About the Zozo Championship
The Zozo Championship was established in 2019, becoming the first event played in Japan to be given a regular slot on the PGA Tour. The tournament is held at Accordia Golf Narashino Country Club in Chiba Prefecture, Japan.
The field is made up of 78 of the world’s best players, with the first edition won by the great Tiger Woods. A very healthy prize fund of $9.75m was up for grabs in Japan in 2019, with Woods winning a share of $1.75m in prize money. The 2019 event was a successful competition on the PGA Tour, and the current deal will last until at least 2025.
Woods Wins Inaugural Tournament in Japan
Tiger Woods’ first PGA Tour victory came way back in October 1996, as a young Tiger picked up the Las Vegas Invitational.
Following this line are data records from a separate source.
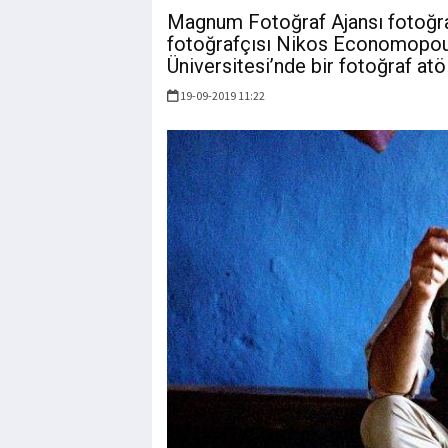
Magnum Fotoğraf Ajansı fotoğra
fotoğrafçısı Nikos Economopoul
Üniversitesi’nde bir fotoğraf at
19-09-2019 11:22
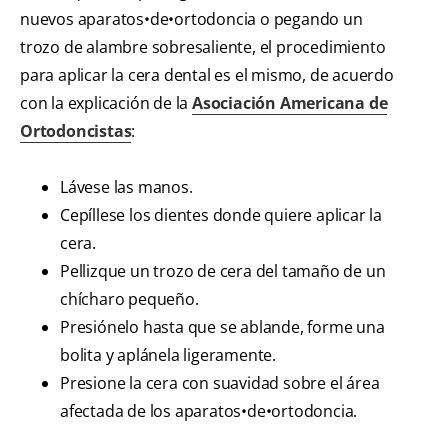
nuevos aparatos•de•ortodoncia o pegando un
trozo de alambre sobresaliente, el procedimiento
para aplicar la cera dental es el mismo, de acuerdo
con la explicación de la
Asociación Americana de
Ortodoncistas
:
Lávese las manos.
Cepíllese los dientes donde quiere aplicar la
cera.
Pellizque un trozo de cera del tamaño de un
chícharo pequeño.
Presiónelo hasta que se ablande, forme una
bolita y aplánela ligeramente.
Presione la cera con suavidad sobre el área
afectada de los aparatos•de•ortodoncia.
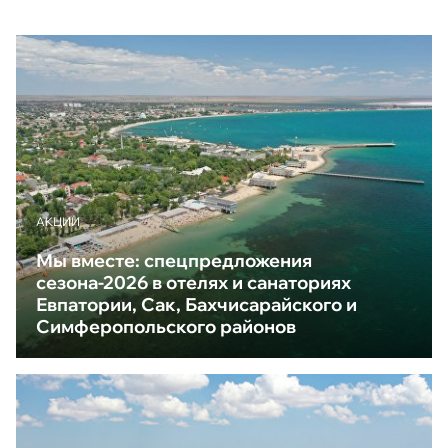
АКЦИИ
Мы вместе: спецпредложения
сезона-2026 в отелях и санаториях
Евпатории, Сак, Бахчисарайского и
Симферопольского районов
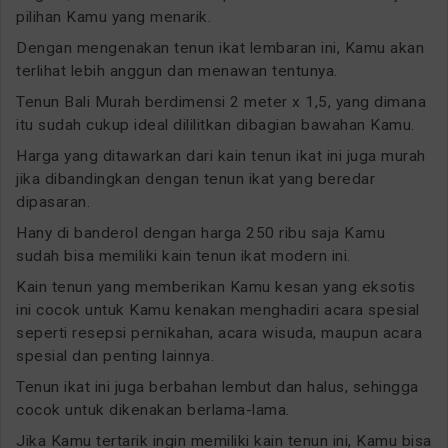
pilihan Kamu yang menarik.
Dengan mengenakan tenun ikat lembaran ini, Kamu akan
terlihat lebih anggun dan menawan tentunya.
Tenun Bali Murah berdimensi 2 meter x 1,5, yang dimana
itu sudah cukup ideal dililitkan dibagian bawahan Kamu.
Harga yang ditawarkan dari kain tenun ikat ini juga murah
jika dibandingkan dengan tenun ikat yang beredar
dipasaran.
Hany di banderol dengan harga 250 ribu saja Kamu
sudah bisa memiliki kain tenun ikat modern ini.
Kain tenun yang memberikan Kamu kesan yang eksotis
ini cocok untuk Kamu kenakan menghadiri acara spesial
seperti resepsi pernikahan, acara wisuda, maupun acara
spesial dan penting lainnya.
Tenun ikat ini juga berbahan lembut dan halus, sehingga
cocok untuk dikenakan berlama-lama.
Jika Kamu tertarik ingin memiliki kain tenun ini, Kamu bisa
Over the years, Woods has turned himself into one of the best players of all time, winning a staggering 82 PGA Tour events (at the time of writing… there could well be more to come!). Number 82 came in the first ever Zozo Championship in October 2019.
Tiger was pushed close by home favourite Hideki Matsuyama. However, Woods led wire-to-wire in Japan, winning by three strokes in an eventful competition. Woods posted rounds of 64, 64, 66 and 67 to get the job done, and though Matsuyama wasn’t too far behind (he shot 65-67-65-67), he just couldn’t haul Tiger in.
As much as the Japanese fans would have liked a home winner, seeing Woods tie Sam Snead’s record of 82 PGA Tour victories was a wonderful moment for the first Zozo Championship. Golf fans in Japan are accustomed to seeing some decent players visit them in various Asian Tour events, but this was another level in terms of class and prestige.
After his historic win, the Californian said, “Well, it’s a big number. It’s about consistency and doing it for a long period of time. I’m very fortunate to have had the career I’ve had so far.” Woods added Japan to America, England, Scotland, Spain, Canada and Ireland to the list of countries that he’s won in.
Who Could Win the Zozo?
With most PGA Tour events we have at least a few years of stats and information to go on which is a great help when attempting to assess which players are likely to win them. Given this event is new on the scene, it is going to be difficult to predict which players are going to do well in it, at least for a while.
Having said that, the nature of the par-70 course does lend itself to certain types of players. At 7,041 yards, it is not long by modern standards, or indeed when compared to most courses on the PGA Tour. In fact it’s more than 700 yards shorter than the monster 7,765 yard Torrey Pines South Course and 400 or so shorter than Augusta.
The tree-lined course used for the Zozo Championship can be unforgiving to any shots that stray far from the fairway, so driving accuracy is paramount. There are also few opportunities for eagles unless serious risks are taken, but steady birdie-makers are likely to do well. Rory McIlroy’s balanced and accurate game allowed him to finish in third position in the inaugural tournament and we can see him doing well in future years, with the likes of Justin Thomas, Keegan Bradley and even Ian Poulter likely to enjoy playing here.